Les années 70-80 sont surtout marquées par des positions idéologiques, métaphysiques, théologiques et politiques.

Grand admirateur de Gide, il a tenté de leur rencontrer toute sa vie, sans succès. Genet a toujours inspiré d'autres artistes.

Bukowski et Kerouac le citent de manière élogieuse.

Hélène Martin rend hommage à sa poésie en musique de manière généreuse. Elle s'unira aussi à Jeanne Moreau et Etienne Daho pour honorer Genet.

Bowie avoue un jeu de mots malhabile avec Jean Genet pour l'une de ses chansons aussi. Christian Caujolle compose pour la formation Casse-Pipe un morceau inspiré de Genet. Louis-Pierre Guinard et Philippe Onfray, toujours pour Casse-Pipe font de même pour leur premier album. Shane MacGowan y fait aussi référence pour les Pogues. Bill Pritchard jase Genet lui aussi. Douglas Pearce avoue que Genet est une inspiration majeure pour son band Death In June. Dire Straits font un clin d'oeil à Genet eux aussi en parlant homosexualité. À la fin de son morceau solo, The Last English Roses. Pete Doherty, ancien Libertines, lit un passage de Notre-Dame-Des-Fleurs. Placebo traduit Notre-Dame-des-Fleurs.
John Zorn consacre un album entier inspiré de Genet.  Murat utilise un récit imaginaire sur Genet dans sa tournée de 2000, accompagnant la chanson Polly Jean.  Cocorosie chante aussi son amour pour Genet. Les Têtes Raides, Les Chevals Hongrois et Babx ont tous touché au Condamné à Mort. Michaël Levinas fait un opéra de sa pièce Les Nègres.

Fassbinder adapte son roman Querelle de Brest au cinéma en 1982.  Tony Richardson avait au préalable adapté Les Rêves Interdits en 1966. Madame est Bonne est inspiré de Les Bonnes de Genet.

Angelin Preljocaj travaille un numéro de danse sur Le Funambule de Genet.

Jean Genet célébrait les personnages ambivalents au sein des mondes interlopes. Pas étonnant qu'il eût intéressés les artistes.

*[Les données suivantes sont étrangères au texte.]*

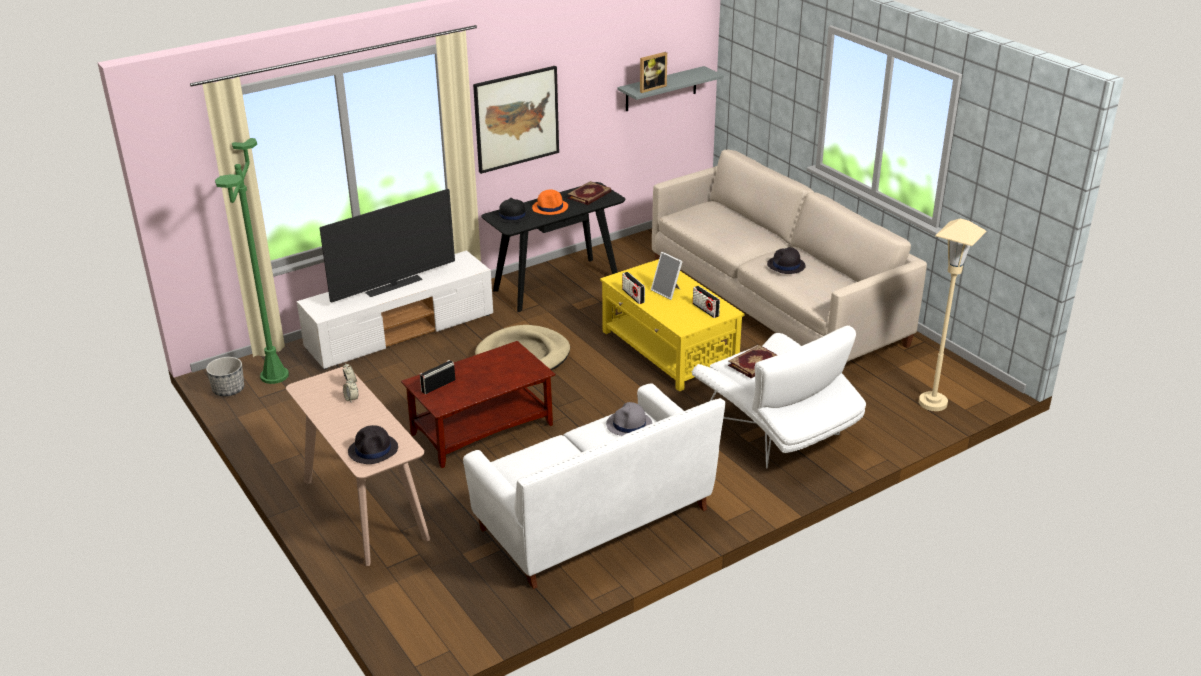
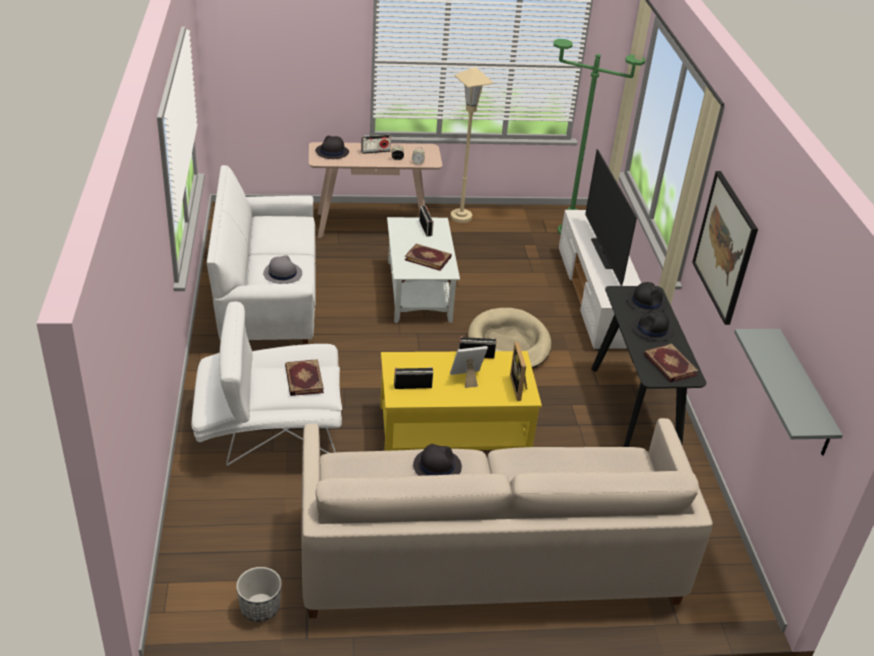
camera: 115 degrees right, 5 degrees up
(229, 390) = (562, 212): planter -> planter (260, 608)
(343, 420) = (375, 151): none -> radio
(481, 430) = (418, 290): brown coffee table -> white coffee table
(498, 366) = (428, 258): none -> book
(550, 207) = (652, 329): orange hat -> black hat
(651, 88) = (762, 351): picture frame -> picture frame (520, 388)
(932, 403) = (202, 564): beige floor lamp -> beige floor lamp (461, 217)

Il reste accroc aux barbituriques et erre d'hôtel miteux en hôtel miteux quand son partenaire de longue date s'enlève la vie. Rongé par un cancer de la gorge, il est victime d'une mauvaise chute et décède à l'âge de 75 ans.

En avril cette année, on marquait le 30ème anniversaire de sa mort.

*Je ne devrais donc pas trop m'en faire avec ma fille...


*Voilà pourquoi je ne devrais pas m'en faire pour ma propre fille.